> PAGE EXTRACT
'''
February 2, 1925. SARA NRS12685.
March 6, 1925. SARA NRS12685.

    At the site of the "Shore" station open-cut excavation was continued, and the material excavated "lorried" to Lincoln-street, to be used in the construction of the retaining walls there.

    The reinforced concrete arch bridge over Euroka-street was completed in July. This bridge is a facsimile of the City Railway bridge over Campbell-street, except that, the latter bridge is faced with sandstone masonry. The bridge carrying the roadway at Bank-street for the railway is a reinforced girder bridge with reinforced concrete slab deck.

December 12, 1924. SARA NRS12685.
March 6, 1925. SARA NRS12685.

    The most important happening, however, was the opening of the new Lavender Bay station wharf for railway, tramway, and ferry traffic. The change over was made on Sunday night, July 27, in the interval of five hours between the arrival of the last train on Sunday night from Hornsby and the arrival of the first train in the early hours of Monday morning. In this same interval the tramway to Milson's Point, was diverted along Dind-street and Glen-street to the new station. All operations were well organised and worked without a hitch.

    Excavation at Dawes Point for the main abutment tower was commenced on January 19, the first shot being fired on January 22. Another important stage will be reached to-morrow, when the foundation stone will be laid by the Minister for Works.
'''
> STATED PROBLEM
Please write out the construction report from "The most important" to "Minister for Works.", swapping "Minister for Works" for "Premier". The items after this point come from a different source.

> DATA EXTRACT
'''
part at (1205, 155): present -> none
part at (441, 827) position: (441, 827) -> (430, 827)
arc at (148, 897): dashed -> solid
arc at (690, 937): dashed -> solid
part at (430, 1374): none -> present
'''
> FINISHED ANSWER
The most important happening, however, was the opening of the new Lavender Bay station wharf for railway, tramway, and ferry traffic. The change over was made on Sunday night, July 27, in the interval of five hours between the arrival of the last train on Sunday night from Hornsby and the arrival of the first train in the early hours of Monday morning. In this same interval the tramway to Milson's Point, was diverted along Dind-street and Glen-street to the new station. All operations were well organised and worked without a hitch.

    Excavation at Dawes Point for the main abutment tower was commenced on January 19, the first shot being fired on January 22. Another important stage will be reached to-morrow, when the foundation stone will be laid by the Premier.